== Excerpt to read ==
[Begin]
Climate Activists Hold Major Rally, Demand Obama Reject Keystone Pipeline
Organizers of Sunday's "Forward on Climate" rally and march claim the estimated 35,000 activists who descended on Washington, D.C., to demand the Obama administration take action on the critical issue of global warming constitute the largest turnout ever for a climate rally.
Organizers of Sunday’s “Forward on Climate” rally and march claim the estimated 35,000 activists who descended on Washington, D.C., to demand the Obama administration take action on the critical issue of global warming constitute the largest turnout ever for a climate rally.
Carrying signs and chanting slogans such as “Hey, Obama–we don’t want no climate drama” and “Keystone pipeline? Shut it down,” demonstrators staged a rally at the National Mall before marching to the White House and calling on the president to block the construction of TransCanada’s controversial Keystone XL Pipeline.
Speakers at the event portrayed the battle of the pipeline project as a struggle between grass-roots environmental organizations and wealthy special interest groups.
“They’ve got the lobbyists. They’ve got the super PACs. They made the campaign contributions. They’ve got this town in their pockets — they have got the situation under control,” Sen. Sheldon Whitehouse, D-R.I., told the crowd. “And then you show up. And then we show up. And we change the game.”
[End]
== Information supplied ==
[Begin]
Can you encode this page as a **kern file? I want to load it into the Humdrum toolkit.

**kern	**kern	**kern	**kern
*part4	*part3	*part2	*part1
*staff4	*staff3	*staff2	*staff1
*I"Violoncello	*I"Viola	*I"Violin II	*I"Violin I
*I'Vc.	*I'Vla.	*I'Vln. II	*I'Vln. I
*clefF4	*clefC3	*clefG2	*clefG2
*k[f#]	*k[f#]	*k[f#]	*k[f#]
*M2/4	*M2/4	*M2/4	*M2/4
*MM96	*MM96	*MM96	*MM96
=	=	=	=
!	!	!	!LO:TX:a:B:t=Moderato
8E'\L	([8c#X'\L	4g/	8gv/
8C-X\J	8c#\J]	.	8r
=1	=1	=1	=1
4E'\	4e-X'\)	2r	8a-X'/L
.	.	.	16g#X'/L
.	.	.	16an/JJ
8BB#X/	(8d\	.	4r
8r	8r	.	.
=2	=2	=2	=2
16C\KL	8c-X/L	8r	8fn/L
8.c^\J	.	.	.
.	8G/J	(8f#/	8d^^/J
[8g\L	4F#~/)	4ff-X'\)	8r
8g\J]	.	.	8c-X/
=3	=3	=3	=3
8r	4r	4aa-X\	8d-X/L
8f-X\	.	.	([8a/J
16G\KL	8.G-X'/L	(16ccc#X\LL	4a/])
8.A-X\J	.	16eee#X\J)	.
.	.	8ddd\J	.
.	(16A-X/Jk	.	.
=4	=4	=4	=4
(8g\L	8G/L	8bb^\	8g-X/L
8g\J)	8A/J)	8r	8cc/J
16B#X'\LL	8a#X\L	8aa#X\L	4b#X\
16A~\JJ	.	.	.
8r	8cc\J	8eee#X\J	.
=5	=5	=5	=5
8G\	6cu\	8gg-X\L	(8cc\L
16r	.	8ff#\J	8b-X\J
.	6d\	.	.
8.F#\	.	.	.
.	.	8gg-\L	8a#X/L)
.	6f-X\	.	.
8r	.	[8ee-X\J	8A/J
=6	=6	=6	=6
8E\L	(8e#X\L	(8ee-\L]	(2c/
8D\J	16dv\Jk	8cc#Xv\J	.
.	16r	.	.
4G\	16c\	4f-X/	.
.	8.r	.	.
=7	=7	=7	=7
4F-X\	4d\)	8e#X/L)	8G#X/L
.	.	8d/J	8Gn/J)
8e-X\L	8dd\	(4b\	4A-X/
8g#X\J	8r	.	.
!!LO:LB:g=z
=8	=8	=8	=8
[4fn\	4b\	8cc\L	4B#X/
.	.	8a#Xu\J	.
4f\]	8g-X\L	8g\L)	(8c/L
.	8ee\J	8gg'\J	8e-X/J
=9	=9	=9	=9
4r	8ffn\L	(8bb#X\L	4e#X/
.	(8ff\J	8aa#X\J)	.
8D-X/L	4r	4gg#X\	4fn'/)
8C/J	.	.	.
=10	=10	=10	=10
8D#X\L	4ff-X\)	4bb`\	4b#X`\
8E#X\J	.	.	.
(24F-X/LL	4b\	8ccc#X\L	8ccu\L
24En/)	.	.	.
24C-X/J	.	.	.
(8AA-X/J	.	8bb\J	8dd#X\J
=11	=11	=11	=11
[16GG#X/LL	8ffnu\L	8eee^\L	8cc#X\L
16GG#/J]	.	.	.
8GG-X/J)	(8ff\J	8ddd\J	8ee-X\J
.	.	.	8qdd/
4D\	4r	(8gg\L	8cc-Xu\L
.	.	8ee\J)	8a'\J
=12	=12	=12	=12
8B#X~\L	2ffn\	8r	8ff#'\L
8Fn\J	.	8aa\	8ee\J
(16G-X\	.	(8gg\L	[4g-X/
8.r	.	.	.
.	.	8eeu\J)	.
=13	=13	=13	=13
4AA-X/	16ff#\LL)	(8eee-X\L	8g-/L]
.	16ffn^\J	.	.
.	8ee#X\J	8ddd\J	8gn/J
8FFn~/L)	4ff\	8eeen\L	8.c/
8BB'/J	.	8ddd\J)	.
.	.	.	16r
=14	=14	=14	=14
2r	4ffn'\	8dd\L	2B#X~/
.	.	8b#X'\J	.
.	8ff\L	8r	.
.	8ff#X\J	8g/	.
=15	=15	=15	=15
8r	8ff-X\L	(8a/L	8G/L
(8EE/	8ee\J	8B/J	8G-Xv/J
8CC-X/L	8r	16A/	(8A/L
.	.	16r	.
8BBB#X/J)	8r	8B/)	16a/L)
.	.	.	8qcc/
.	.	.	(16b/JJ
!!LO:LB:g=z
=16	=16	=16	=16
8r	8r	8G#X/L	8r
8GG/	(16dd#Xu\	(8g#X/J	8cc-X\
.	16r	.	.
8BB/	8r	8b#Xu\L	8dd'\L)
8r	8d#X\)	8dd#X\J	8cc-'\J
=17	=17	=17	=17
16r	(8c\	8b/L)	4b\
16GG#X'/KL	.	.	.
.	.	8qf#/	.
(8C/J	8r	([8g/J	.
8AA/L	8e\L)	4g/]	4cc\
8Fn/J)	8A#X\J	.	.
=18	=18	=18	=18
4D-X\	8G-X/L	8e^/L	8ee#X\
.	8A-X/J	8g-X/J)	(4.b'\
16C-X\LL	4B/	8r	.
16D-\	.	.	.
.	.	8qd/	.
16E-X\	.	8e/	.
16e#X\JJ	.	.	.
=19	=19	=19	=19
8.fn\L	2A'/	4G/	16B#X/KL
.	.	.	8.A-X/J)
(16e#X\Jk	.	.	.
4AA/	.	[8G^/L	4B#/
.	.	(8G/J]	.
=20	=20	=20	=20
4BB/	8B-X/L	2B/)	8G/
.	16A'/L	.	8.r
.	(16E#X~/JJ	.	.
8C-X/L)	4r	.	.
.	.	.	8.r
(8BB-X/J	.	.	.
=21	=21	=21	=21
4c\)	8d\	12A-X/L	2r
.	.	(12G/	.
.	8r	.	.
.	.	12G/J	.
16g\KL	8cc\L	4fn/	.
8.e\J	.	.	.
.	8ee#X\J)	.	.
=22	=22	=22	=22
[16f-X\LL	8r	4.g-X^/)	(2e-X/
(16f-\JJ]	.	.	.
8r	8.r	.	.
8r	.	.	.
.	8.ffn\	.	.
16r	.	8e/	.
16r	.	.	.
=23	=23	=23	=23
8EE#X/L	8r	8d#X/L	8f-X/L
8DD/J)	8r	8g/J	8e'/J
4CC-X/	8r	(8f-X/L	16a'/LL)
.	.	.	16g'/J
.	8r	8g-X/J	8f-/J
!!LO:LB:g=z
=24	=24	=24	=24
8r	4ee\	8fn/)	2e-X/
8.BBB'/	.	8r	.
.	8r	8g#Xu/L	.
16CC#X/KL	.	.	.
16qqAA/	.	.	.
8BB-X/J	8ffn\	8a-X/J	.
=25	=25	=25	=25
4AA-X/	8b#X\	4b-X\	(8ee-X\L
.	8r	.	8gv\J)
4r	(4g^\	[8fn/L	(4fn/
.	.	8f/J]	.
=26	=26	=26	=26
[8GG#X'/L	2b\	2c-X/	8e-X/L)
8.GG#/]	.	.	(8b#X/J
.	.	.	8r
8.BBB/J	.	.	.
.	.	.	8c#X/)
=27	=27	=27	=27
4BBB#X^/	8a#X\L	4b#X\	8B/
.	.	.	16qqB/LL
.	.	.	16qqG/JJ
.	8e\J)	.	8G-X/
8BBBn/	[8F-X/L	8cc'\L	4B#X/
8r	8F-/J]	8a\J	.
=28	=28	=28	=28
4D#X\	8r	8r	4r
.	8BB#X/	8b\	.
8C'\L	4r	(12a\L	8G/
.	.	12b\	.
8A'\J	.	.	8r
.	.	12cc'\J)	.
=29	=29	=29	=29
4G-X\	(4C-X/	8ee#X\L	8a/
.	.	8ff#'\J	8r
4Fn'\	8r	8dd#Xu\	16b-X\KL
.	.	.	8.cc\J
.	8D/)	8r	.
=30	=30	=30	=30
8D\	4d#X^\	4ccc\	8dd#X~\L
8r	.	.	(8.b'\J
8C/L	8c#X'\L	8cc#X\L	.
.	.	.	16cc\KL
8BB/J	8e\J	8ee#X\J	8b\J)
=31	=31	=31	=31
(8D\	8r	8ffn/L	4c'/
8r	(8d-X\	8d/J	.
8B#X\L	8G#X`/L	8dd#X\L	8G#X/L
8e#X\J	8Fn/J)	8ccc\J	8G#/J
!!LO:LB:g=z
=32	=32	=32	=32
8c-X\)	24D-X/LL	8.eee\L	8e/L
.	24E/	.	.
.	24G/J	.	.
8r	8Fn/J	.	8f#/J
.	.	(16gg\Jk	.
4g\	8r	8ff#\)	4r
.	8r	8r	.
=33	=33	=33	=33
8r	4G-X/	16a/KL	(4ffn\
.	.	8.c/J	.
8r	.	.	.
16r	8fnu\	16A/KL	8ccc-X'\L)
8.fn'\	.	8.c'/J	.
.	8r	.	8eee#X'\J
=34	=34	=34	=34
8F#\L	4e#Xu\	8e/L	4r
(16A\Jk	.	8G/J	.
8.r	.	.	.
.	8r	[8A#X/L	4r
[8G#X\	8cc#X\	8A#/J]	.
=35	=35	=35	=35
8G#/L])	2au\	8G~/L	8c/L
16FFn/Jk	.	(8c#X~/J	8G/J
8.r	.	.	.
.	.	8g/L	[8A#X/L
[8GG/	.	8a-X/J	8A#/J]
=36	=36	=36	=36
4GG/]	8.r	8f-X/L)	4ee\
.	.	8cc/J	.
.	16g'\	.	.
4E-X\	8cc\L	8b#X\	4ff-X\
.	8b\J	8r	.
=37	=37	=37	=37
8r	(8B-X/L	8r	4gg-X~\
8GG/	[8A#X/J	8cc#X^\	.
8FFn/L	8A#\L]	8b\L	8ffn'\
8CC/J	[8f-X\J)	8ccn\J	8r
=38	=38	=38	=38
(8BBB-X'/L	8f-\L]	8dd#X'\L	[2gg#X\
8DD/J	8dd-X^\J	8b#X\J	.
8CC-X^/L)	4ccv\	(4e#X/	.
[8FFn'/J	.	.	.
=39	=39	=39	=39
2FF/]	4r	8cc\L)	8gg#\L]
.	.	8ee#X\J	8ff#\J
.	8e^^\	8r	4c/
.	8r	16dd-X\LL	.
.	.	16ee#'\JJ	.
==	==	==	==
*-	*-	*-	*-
[End]
== What to do ==
• A. In the climate rally article, where did the demonstrators hold their rally before marching to the White House?
• B. Pick up the climate rally article right after its last sentence and keep writing it.
You won't need the rows for anything here.

== Responses ==
• A. At the National Mall.

• B.
The rally came just days after a bipartisan group of senators called on the president to approve the $5.3 billion pipeline.
“His heart is there,” former Obama adviser Van Jones told The Hill about the president. “The question is can we change the politics enough so he can do what he knows is right. And I believe that he will.”
The Hill:
The politics surrounding the project are formidable.
Blocking Keystone would play into Republican assertions that the president is scuttling a project that could enhance energy security and create thousands of jobs to appease environmental supporters. They have pressed the White House to green-light the pipeline.
Oil-and-gas groups, such as the American Petroleum Institute, have helped lead a lobbying effort to get Keystone built.
…Obama also has his own base to consider, as several union groups are eager for the jobs Keystone would bring to their members. The AFL-CIO’s building and construction trades division has endorsed the pipeline, and that department’s leader expects the full labor federation to lend its support.
— Posted by Tracy Bloom.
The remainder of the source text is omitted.